Quero explicitar aqui algumas das referências imagéticas que eu recorri, e que fazem parte do meu referencial, na construção visual deste meu último trabalho como jogo eletrônico, /\ 0 [ ]
A primeira referência, que originou o conceito do jogo, foi a obra do Russo Wassily kandinsky. Foi ele quem teorizou muito a respeito da arte abstrata, em livros como "Linha e ponto sobre plano" e "O Espiritual na arte", além de ajudar a fundar a escola de design Bauhaus. Para ele, a pintura tinha de ser abstrata como a música: os sons despertam sentimentos sem que necessariamente nos remetam a objetos existentes no mundo, eles não são figurativos e são sensoriais.
Quando um artista executa um trabalho ele tem mais ou menos consciência do que ele ali articula. Há certa liberdade para experimentação, ou mesmo a busca do inconsciente pode ser a proposta em si, como no Surrealismo. Agora, ao final, consigo parar e olhar para trás, para as referências que articulei, e para o resultado do trabalho concretizado no jogo /\ 0 [ ] e chegar a algumas conclusões conscientes.
Foi engraçado que depois de lançar o jogo duas pessoas associaram ele com um pequeno romance do Séc IXX que eu desconhecia: "Planolândia". Escrito por um clérigo Inglês utilizando um pseudônimo, pelo que pude ler é uma alegoria satírica das mazelas sociais da Inglaterra Vitoriana e toda a sua desigualdade social. Curiosa associação, a princípio realizada por outra pessoa a partir do visual do jogo com a descrição do mundo dos "planolandeses", de apenas 2 dimensões, no livro, mas que no seu âmago tem uma relação mais direta com o que fiz no jogo.
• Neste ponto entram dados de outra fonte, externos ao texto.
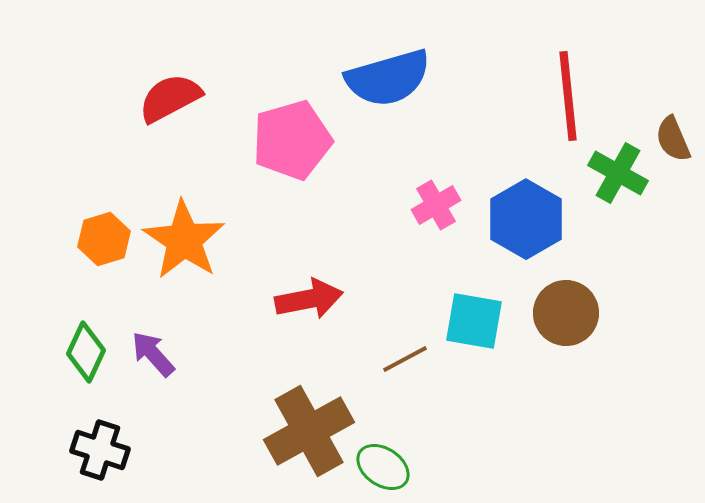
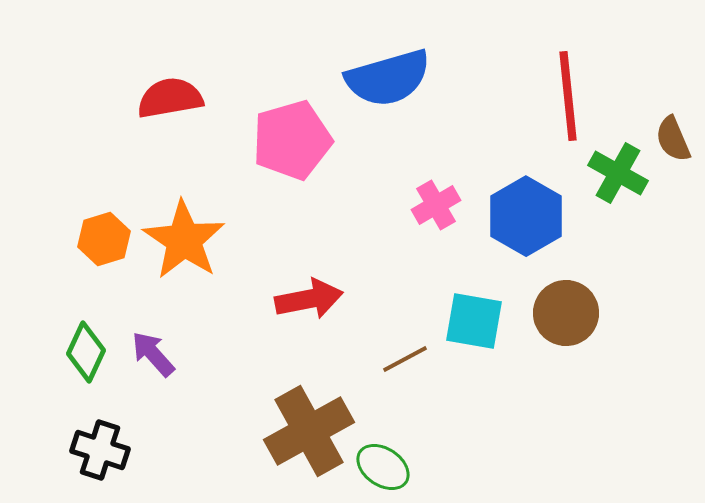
red semicircle: rotated 18 degrees clockwise
blue hexagon: moved 3 px up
O que no fundo eu proponho, e se você chegou até aqui no texto pode lhe interessar, é uma crítica a uma ideia que está muito corrente, desta vez não especificamente em movimentos de vanguarda artística mas diluído em toda a cultura, de um certo "futurismo", no pior sentido da palavra. O Futurismo foi um movimento artístico que teve vários artistas se associando a idéias fascistas por conta de sua ideia de um novo homem para um novo mundo técnico e racionalizado pela indústria. Se antes se ocupavam os artistas e filósofos de imaginar a arte do futuro, ela agora é pensada por marqueteiros e tecnicistas do MIT. Aquilo que muitos projetam como utopia: o mundo das IA, do metaverso, das redes sociais mediando todas as interações entre as pessoas, só consigo ver como uma distopia disfuncional. Coisas como o transumanismo, dentre outras "religiões" modernas disseminadas entre Vale do Silício e magnatas donos de meio mundo são expressões, ou sintomas, de um caminho distópico por onde esse mundo do capitalismo tardio e decadente há de trilhar. Meu jogo é apenas uma pequena representação alegórica de tal pesadelo.